What Are the Statutes of Limitations on Credit Card Fraud?

What Are the Statutes of Limitations on Credit Card Fraud?
••• credit card image by jimcox40 from Fotolia.com

As many as 78 percent of consumers have a credit card, according to the CreditCards.com website. Although credit cards can be valuable when properly used, some card holders will face credit card debt they cannot pay. Occasionally, this debt is the result of fraud. Your credit card company and legal authorities may try to take you to court to collect the debt, but statutes of limitations apply to credit card fraud cases.

Factors Affecting Statutes of Limitations

Multiple factors determine how long a credit card company or law enforcement agency has to charge someone with credit card fraud. They include the state in which you live, the exact charges the law enforcement agency wishes to pursue and the method by which the credit card fraud occurred. The type of credit card contract you have — for example, oral or written — also affects the statutes of limitations on credit card fraud and debt.

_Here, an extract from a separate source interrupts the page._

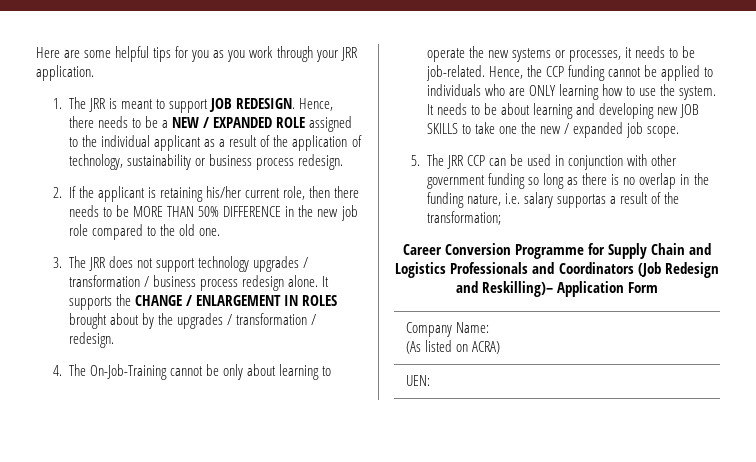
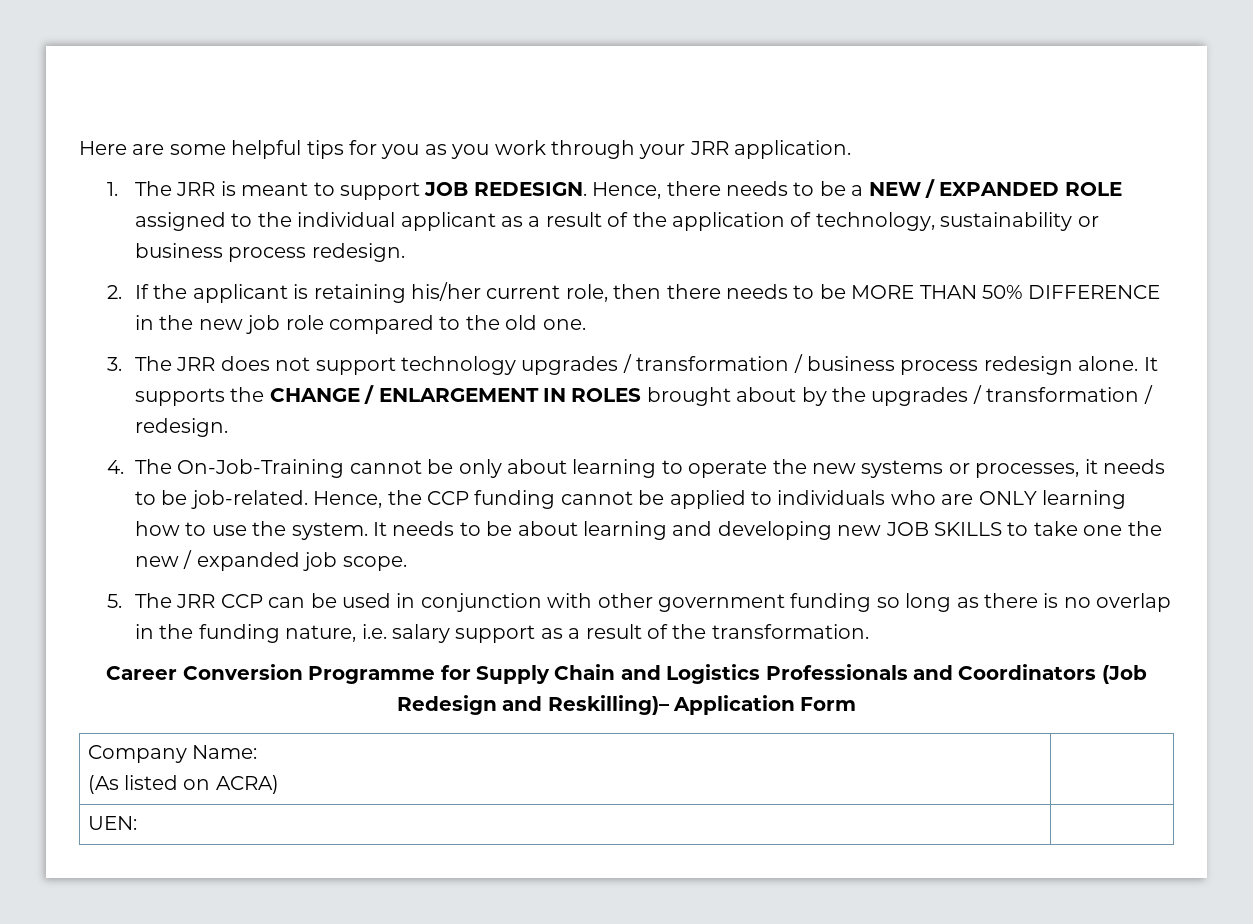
[557,192,680,208] [427,211,502,225] supportas a result of the transformation; -> [455,624,869,643] support as a result of the transformation.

Range of Statutes of Limitations

Fraud that occurs with an oral credit card agreement has a limitation of between two and 10 years, depending on your state. Written and promissory agreements have a range of between three and 15 years. The range for open-ended accounts is three to eight years.

Beginning of Statute

Because every state has different credit card fraud statutes of limitations, the time when the statute begins to run is a major factor in credit card fraud cases. The statute of limitations typically begins to apply once you deviate from the terms of your contract. With credit cards, this usually is when you fail to pay your bill, according to the Credit InfoCenter website, but it will depend on the terms of your credit card agreement and the type of credit card fraud that occurred. Some companies have acceleration clauses in the credit card contract that the creditor has to apply before the statute begins to run.

Partial Payments

In some states like Michigan and Minnesota, laws are on the books that prevent a partial payment from restarting the statute clock. In these states, you have to have a written statement indicating a new promise to pay. You cannot simply send in money to the credit card company and assume you are in the clear.

Rights After Expiration

If the statute of limitations in your state expires and no charges have been filed, the credit card company essentially forfeits its right to pursue action against the person who committed the fraud or who holds the account. You have the right to not pay the debt if this happens. Unfortunately, people not aware of this fact continue to pay fraud debts for which they are no longer responsible.